III. PAUL’S TESTIMONY REVEALED A NEED TO PRESS ON…
a. In Philippians 3: 13-14 Paul said, “But one thing I do: Forgetting what is behind and straining toward what is ahead, I press on toward the goal to win the prize for which God has called me heavenward in Christ Jesus.”
b. That word “Press on” carries with it the idea of “Stretching” as far as we can. Athletes as they prepare for their game usually go through a series of stretching exercises that prepares their muscles for the tasks before them.Just what exactly did Paul mean when He said, “I press on…?” What did he do –or keep on doing—that indicated he was stretching or pressing on?
c. From Paul’s writings we are given some very important “spiritual stretching exercises”—disciplines that will help us keep in the race and not fall by the wayside. Let’s consider some of these disciplines that Paul must have practiced himself even as He command others to do:
i. In Philippians 4 He gives these instructions; REJOICE AWAYS. Whatever it is you might want to say about the Christian life, it should be a life of joy—a positive, wholesome, healthy look at life!Practice GENTLENESS. For our gentleness is a witness to others of the love of Christ.Don’t be ANXIOUS…Instead take your troubles to the Lord and thank Him. In so doing you experience His Peace that transcends understanding.FOCUS ON THE GOOD, THE WHOLESOME, THE PURE. We usually see that for which we are looking. Look for faults and you find plenty. Instead look for good and you will be surprised at how much good you will find.
ii. In 1 Thessalonians 5 Paul again tells the church to REJOICE. But he goes on to encourage them to be continually in PRAYER, and to be careful to QUENCH NOT THE SPIRIT…

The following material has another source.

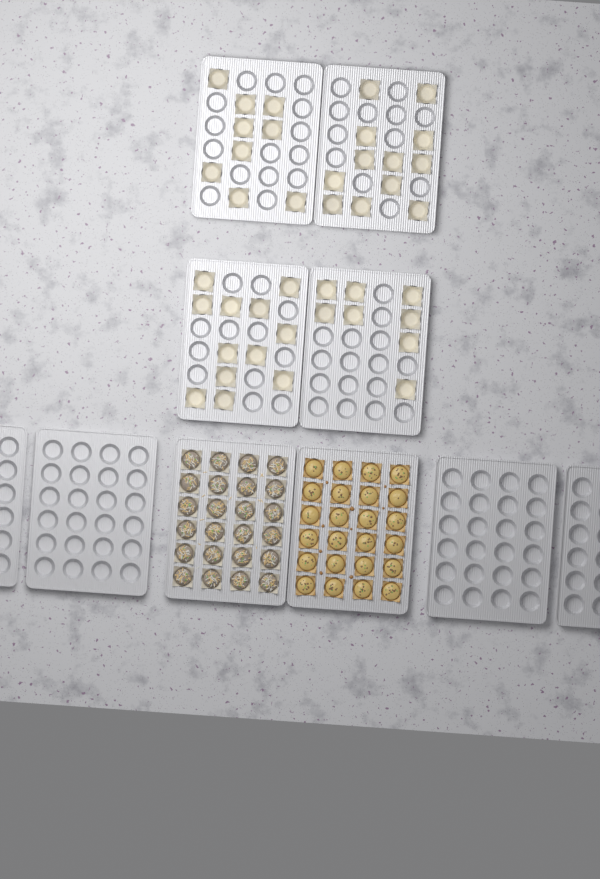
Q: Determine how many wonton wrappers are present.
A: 41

iii. In Galatians 5 Paul exhorts the church to “Live in the Spirit” and to “Keep in Step with the Spirit.”Therein lays the answer to the problem my friend and I were having in our spiritual ups and downs. We were trying to keep rules instead of allowing the Holy Spirit to take up residence in our lives. And on our own and in our own strength we were trying to save ourselves by keeping the Law.

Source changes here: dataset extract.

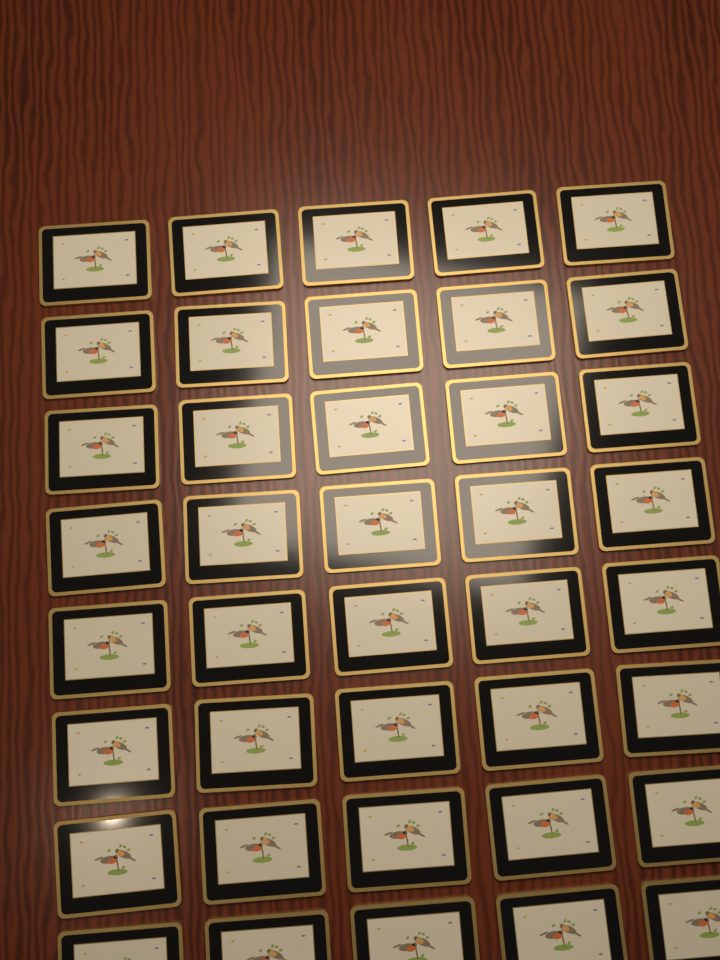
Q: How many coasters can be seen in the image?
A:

iiii. The “Pressing On” that Paul intended to do was to keep His experience with the Living Christ by honoring Him in all that he did. God had called him to Preach—so he preached. God had called him to take the Gospel to the Gentiles, so he kept on sharing the Gospel with the Greeks and Romans. Paul was stating that he intended to do everything possible to live a life of obedience to Christ and to honor Christ in every way he could. Did Paul Keep the rules? He knew that the way to demonstrate His love for Christ was by keeping Christ’s commands. So he allowed His love for Christ to direct him in how he lived his life.
Why do you follow Christ?
Why do you attend Church?
Why do you pay your tithes and give you offerings?
Are you doing these things because you think that is what you have to do in order to be saved?
Or do you do these things because you have fallen in love with Christ and want to seize every opportunity to draw closer to Him?
Paul said, “ I want to know Christ—yes, to know the power of his resurrection and participation in his sufferings, becoming like him in his death” (Philippians 3:10).
That sounds to me like living everyday in His Presence, walking in His footsteps, experiencing life as He experienced it—is that really what you want to do?